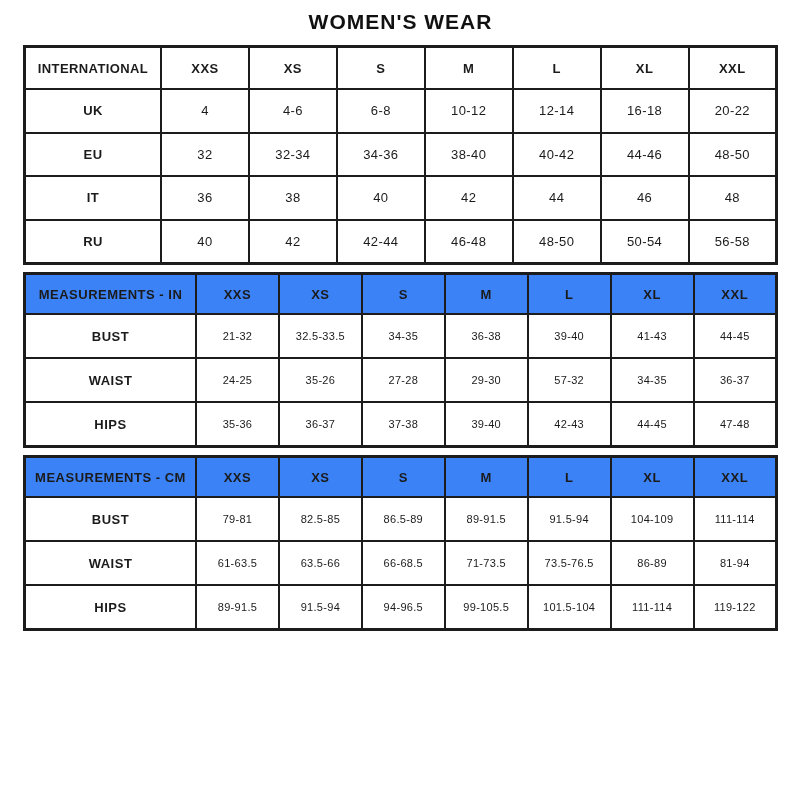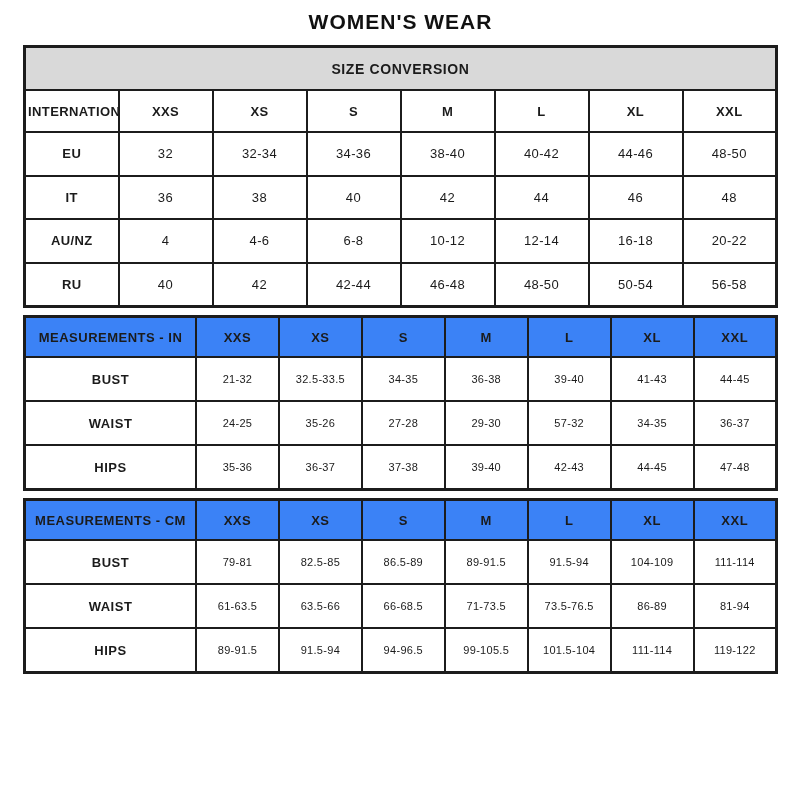--- a/index.html
+++ b/index.html
@@ -98,9 +98,6 @@
 
   <table class="chart-table table-conversion">
     <thead>
-      <tr>
-        <th class="title-bar" colspan="8">SIZE CONVERSION</th>
-      </tr>
       <tr class="size-header-row">
         <th class="corner-label">INTERNATIONAL</th>
       <th>XXS</th>

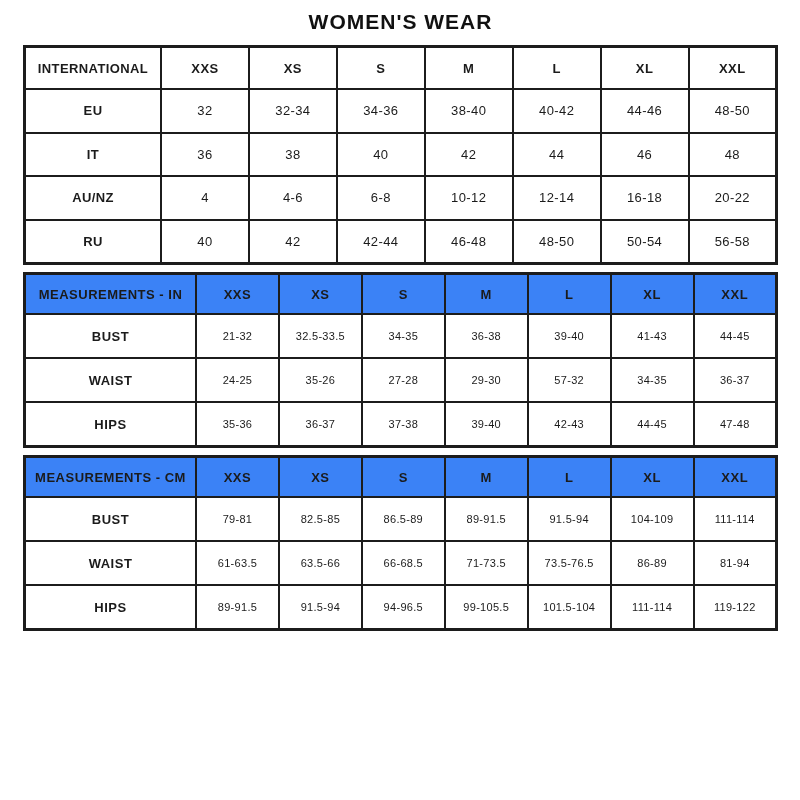--- a/index.html
+++ b/index.html
@@ -111,6 +111,16 @@
     </thead>
     <tbody>
         <tr>
+          <th class="row-label">UK</th>
+          <td>4</td>
+          <td>4-6</td>
+          <td>6-8</td>
+          <td>10-12</td>
+          <td>12-14</td>
+          <td>16-18</td>
+          <td>20-22</td>
+        </tr>
+        <tr>
           <th class="row-label">EU</th>
           <td>32</td>
           <td>32-34</td>

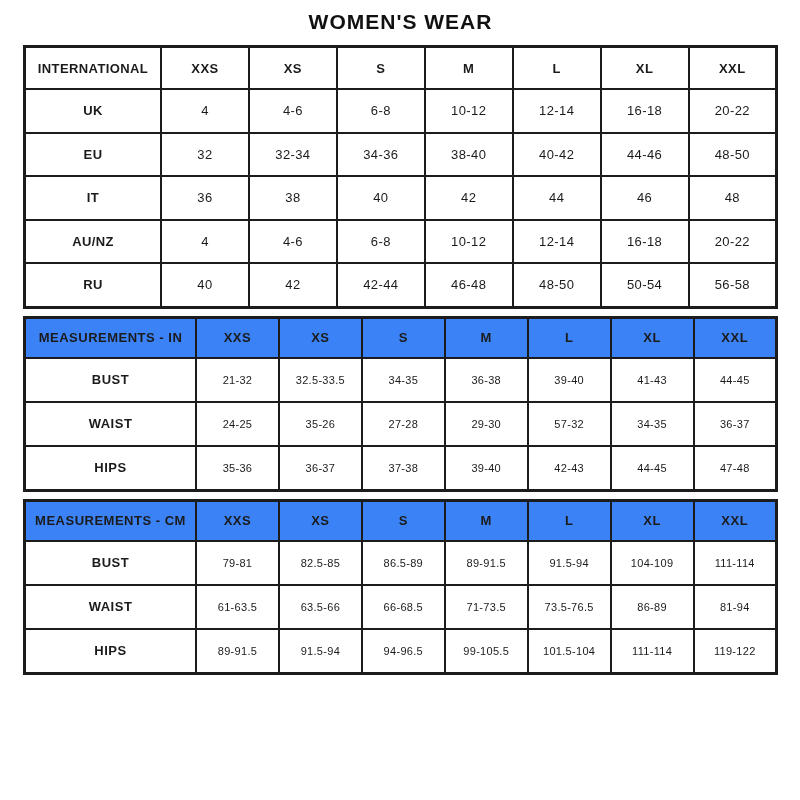--- a/index.html
+++ b/index.html
@@ -141,16 +141,6 @@
           <td>48</td>
         </tr>
         <tr>
-          <th class="row-label">AU/NZ</th>
-          <td>4</td>
-          <td>4-6</td>
-          <td>6-8</td>
-          <td>10-12</td>
-          <td>12-14</td>
-          <td>16-18</td>
-          <td>20-22</td>
-        </tr>
-        <tr>
           <th class="row-label">RU</th>
           <td>40</td>
           <td>42</td>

###

Please output all the records above exactly, leaving out every picture.

--- a/index.html
+++ b/index.html
@@ -98,9 +98,6 @@
 
   <table class="chart-table table-conversion">
     <thead>
-      <tr>
-        <th class="title-bar" colspan="8">SIZE CONVERSION</th>
-      </tr>
       <tr class="size-header-row">
         <th class="corner-label">INTERNATIONAL</th>
       <th>XXS</th>

--- a/index.html
+++ b/index.html
@@ -111,6 +111,16 @@
     </thead>
     <tbody>
         <tr>
+          <th class="row-label">UK</th>
+          <td>4</td>
+          <td>4-6</td>
+          <td>6-8</td>
+          <td>10-12</td>
+          <td>12-14</td>
+          <td>16-18</td>
+          <td>20-22</td>
+        </tr>
+        <tr>
           <th class="row-label">EU</th>
           <td>32</td>
           <td>32-34</td>

--- a/index.html
+++ b/index.html
@@ -141,16 +141,6 @@
           <td>48</td>
         </tr>
         <tr>
-          <th class="row-label">AU/NZ</th>
-          <td>4</td>
-          <td>4-6</td>
-          <td>6-8</td>
-          <td>10-12</td>
-          <td>12-14</td>
-          <td>16-18</td>
-          <td>20-22</td>
-        </tr>
-        <tr>
           <th class="row-label">RU</th>
           <td>40</td>
           <td>42</td>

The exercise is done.